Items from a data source
━━━━━━━━━━━━━━━━━━━━━━━━━━━━━━

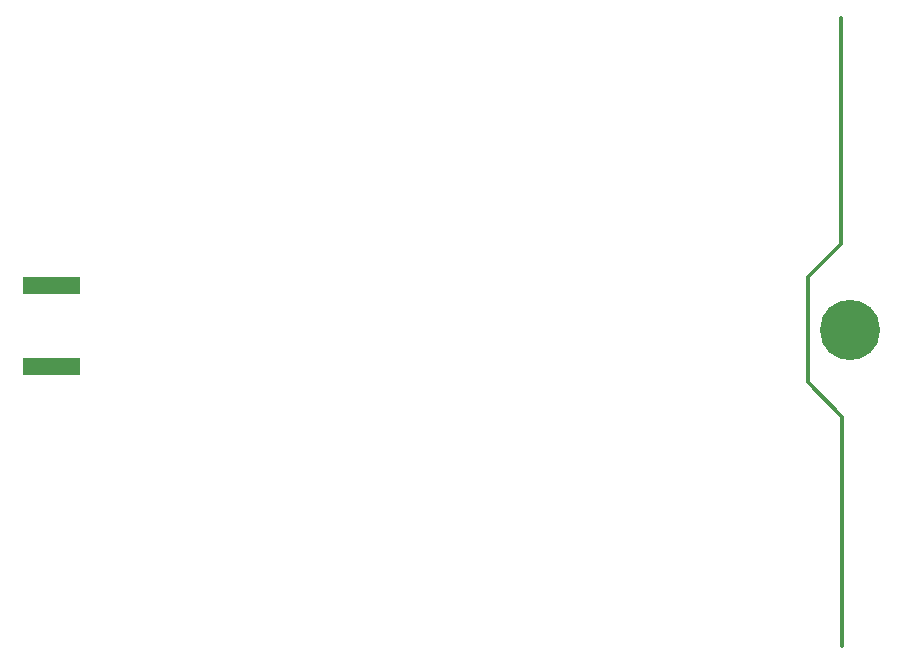
<source format=gbs>
G04 Layer: BottomSolderMaskLayer*
G04 EasyEDA Pro v2.1.49.1, 2024-02-28 13:49:17*
G04 Gerber Generator version 0.3*
G04 Scale: 100 percent, Rotated: No, Reflected: No*
G04 Dimensions in millimeters*
G04 Leading zeros omitted, absolute positions, 3 integers and 5 decimals*
%FSLAX35Y35*%
%MOMM*%
%ADD10C,0.305*%
%ADD11C,5.10159*%
G75*


G04 PolygonModel Start*
G54D10*
G01X8890000Y7226300D02*
G01X8890000Y5308600D01*
G01X8890000Y5308600D02*
G01X8610600Y5029200D01*
G01X8610600Y5029200D02*
G01X8610600Y4140200D01*
G01X8610600Y4140200D02*
G01X8902700Y3848100D01*
G01X8902700Y3844802D02*
G01X8902700Y1905000D01*
G04 PolygonModel End*

G04 Rect Start*
G36*
G01X1968500Y5029200D02*
G01X1968500Y4889500D01*
G01X2451100D01*
G01Y5029200D01*
G01X1968500D01*
G37*
G36*
G01X1968500Y4343400D02*
G01X1968500Y4203700D01*
G01X2451100D01*
G01Y4343400D01*
G01X1968500D01*
G37*
G04 Rect End*

G04 Pad Start*
G54D11*
G01X8966200Y4584700D03*
G04 Pad End*

M02*

</source>
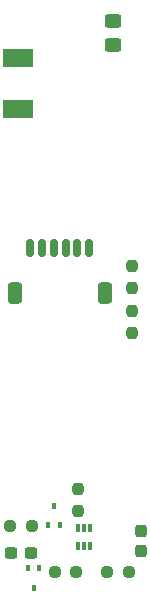
<source format=gbr>
%TF.GenerationSoftware,KiCad,Pcbnew,7.0.5*%
%TF.CreationDate,2023-06-06T16:58:07-04:00*%
%TF.ProjectId,SIDE,53494445-2e6b-4696-9361-645f70636258,rev?*%
%TF.SameCoordinates,Original*%
%TF.FileFunction,Paste,Bot*%
%TF.FilePolarity,Positive*%
%FSLAX46Y46*%
G04 Gerber Fmt 4.6, Leading zero omitted, Abs format (unit mm)*
G04 Created by KiCad (PCBNEW 7.0.5) date 2023-06-06 16:58:07*
%MOMM*%
%LPD*%
G01*
G04 APERTURE LIST*
G04 Aperture macros list*
%AMRoundRect*
0 Rectangle with rounded corners*
0 $1 Rounding radius*
0 $2 $3 $4 $5 $6 $7 $8 $9 X,Y pos of 4 corners*
0 Add a 4 corners polygon primitive as box body*
4,1,4,$2,$3,$4,$5,$6,$7,$8,$9,$2,$3,0*
0 Add four circle primitives for the rounded corners*
1,1,$1+$1,$2,$3*
1,1,$1+$1,$4,$5*
1,1,$1+$1,$6,$7*
1,1,$1+$1,$8,$9*
0 Add four rect primitives between the rounded corners*
20,1,$1+$1,$2,$3,$4,$5,0*
20,1,$1+$1,$4,$5,$6,$7,0*
20,1,$1+$1,$6,$7,$8,$9,0*
20,1,$1+$1,$8,$9,$2,$3,0*%
G04 Aperture macros list end*
%ADD10RoundRect,0.237500X-0.250000X-0.237500X0.250000X-0.237500X0.250000X0.237500X-0.250000X0.237500X0*%
%ADD11RoundRect,0.237500X0.250000X0.237500X-0.250000X0.237500X-0.250000X-0.237500X0.250000X-0.237500X0*%
%ADD12RoundRect,0.237500X0.237500X-0.250000X0.237500X0.250000X-0.237500X0.250000X-0.237500X-0.250000X0*%
%ADD13R,0.460000X0.475000*%
%ADD14RoundRect,0.237500X-0.300000X-0.237500X0.300000X-0.237500X0.300000X0.237500X-0.300000X0.237500X0*%
%ADD15R,2.500000X1.500000*%
%ADD16RoundRect,0.250000X0.450000X-0.325000X0.450000X0.325000X-0.450000X0.325000X-0.450000X-0.325000X0*%
%ADD17R,0.340000X0.700000*%
%ADD18RoundRect,0.150000X0.150000X0.625000X-0.150000X0.625000X-0.150000X-0.625000X0.150000X-0.625000X0*%
%ADD19RoundRect,0.250000X0.350000X0.650000X-0.350000X0.650000X-0.350000X-0.650000X0.350000X-0.650000X0*%
%ADD20RoundRect,0.237500X0.237500X-0.300000X0.237500X0.300000X-0.237500X0.300000X-0.237500X-0.300000X0*%
G04 APERTURE END LIST*
D10*
%TO.C,R5*%
X155767500Y-97688022D03*
X157592500Y-97688022D03*
%TD*%
D11*
%TO.C,R11*%
X149362500Y-93758022D03*
X147537500Y-93758022D03*
%TD*%
D12*
%TO.C,R2*%
X157830000Y-73630522D03*
X157830000Y-71805522D03*
%TD*%
D13*
%TO.C,Q2*%
X149010000Y-97345022D03*
X150010000Y-97345022D03*
X149510000Y-99021022D03*
%TD*%
D12*
%TO.C,R4*%
X153290000Y-92480522D03*
X153290000Y-90655522D03*
%TD*%
D14*
%TO.C,C2*%
X147587500Y-96048022D03*
X149312500Y-96048022D03*
%TD*%
D12*
%TO.C,R3*%
X157830000Y-77440522D03*
X157830000Y-75615522D03*
%TD*%
D15*
%TO.C,J2*%
X148220000Y-54200000D03*
%TD*%
D16*
%TO.C,D1*%
X156220000Y-53060522D03*
X156220000Y-51010522D03*
%TD*%
D17*
%TO.C,U2*%
X154280000Y-95468022D03*
X153780000Y-95468022D03*
X153280000Y-95468022D03*
X153280000Y-93968022D03*
X153780000Y-93968022D03*
X154280000Y-93968022D03*
%TD*%
D13*
%TO.C,Q1*%
X151730000Y-93738022D03*
X150730000Y-93738022D03*
X151230000Y-92062022D03*
%TD*%
D15*
%TO.C,J1*%
X148220000Y-58500000D03*
%TD*%
D18*
%TO.C,J4*%
X154220000Y-70218022D03*
X153220000Y-70218022D03*
X152220000Y-70218022D03*
X151220000Y-70218022D03*
X150220000Y-70218022D03*
X149220000Y-70218022D03*
D19*
X155520000Y-74093022D03*
X147920000Y-74093022D03*
%TD*%
D20*
%TO.C,C1*%
X158580000Y-95920522D03*
X158580000Y-94195522D03*
%TD*%
D10*
%TO.C,R1*%
X151307500Y-97688022D03*
X153132500Y-97688022D03*
%TD*%
M02*

</source>
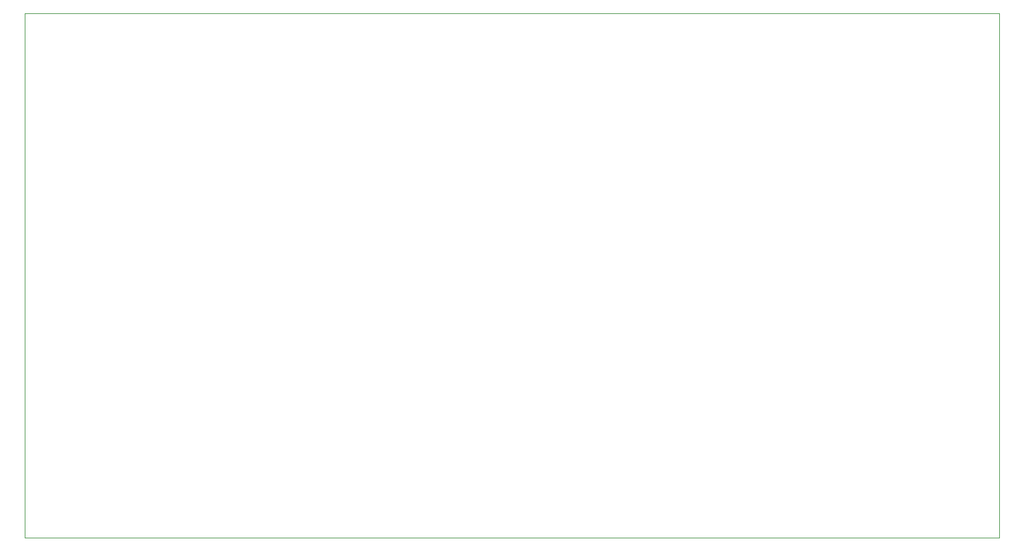
<source format=gbr>
%TF.GenerationSoftware,KiCad,Pcbnew,7.0.7*%
%TF.CreationDate,2023-10-27T23:14:04+02:00*%
%TF.ProjectId,ProstheticHandV2,50726f73-7468-4657-9469-6348616e6456,rev?*%
%TF.SameCoordinates,Original*%
%TF.FileFunction,Profile,NP*%
%FSLAX46Y46*%
G04 Gerber Fmt 4.6, Leading zero omitted, Abs format (unit mm)*
G04 Created by KiCad (PCBNEW 7.0.7) date 2023-10-27 23:14:04*
%MOMM*%
%LPD*%
G01*
G04 APERTURE LIST*
%TA.AperFunction,Profile*%
%ADD10C,0.100000*%
%TD*%
G04 APERTURE END LIST*
D10*
X100000000Y-50000000D02*
X230000000Y-50000000D01*
X230000000Y-120000000D01*
X100000000Y-120000000D01*
X100000000Y-50000000D01*
M02*

</source>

━━━━━━━━━━━━━━━━━━━━━━━━━━━━━━

Tally the lines in the records that hold the word "Leading". Give only the total.

3